Per serving: 330 calories, 6 g carbs (1 g sugar), 26 g fat (4 g saturated), 22 g protein, 1 g fibre
Yum yum yum, this dinner was a total winner. I’m not sure it gets much healthier or nutrient-packed than salmon, kale and edamame.
- 1/4 cup frozen orange juice concentrate
- 1/4 hoisin sauce (look for an MSG-free variety)
- 1 tbsp reduced-sodium soy sauce
- 1 tbsp grated ginger
- 1 tsp grated orange zest
- pinch crushed red pepper flakes (optional)
- 4 boneless skinless salmon fillets
- Whisk together orange juice, hoisin sauce, soy sauce, ginger, orange zest and pepper flakes in a small bowl.
- Place salmon and marinade in a large ziplock bag, seal and turn to coat salmon in marinade.
- Refrigerate salmon for at least 30 minutes.
- Prepare salad (below) while fish marinates.
- Remove salmon from refrigerator and arrange on baking sheet sprayed in oil.

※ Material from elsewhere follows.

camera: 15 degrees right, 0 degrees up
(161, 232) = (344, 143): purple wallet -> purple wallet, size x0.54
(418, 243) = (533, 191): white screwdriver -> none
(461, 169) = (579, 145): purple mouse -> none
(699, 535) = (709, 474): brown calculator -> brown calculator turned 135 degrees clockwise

Broil fish on high for 8 minutes.
- Serve over salad and enjoy!
Makes 4 servings.
Per serving (salmon only): 253 calories, 11 g carbs, 9 g fat, 29 g protein, 1 g fibre
Massaged Kale & Edamame Salad
I won’t post the recipe for this salad on my blog as it is courteous of The Taste Space. Please visit the post here to see this awesome accompaniment to the orange-ginger salmon.
I will add though that I forgot to add the 1 tbsp of sweetener (agave) and found the dressing really didn’t need it, which is perfect in my opinion, as I’m not a fan of agave for health reasons – it being hard on the liver and linked to cardiovascular disease.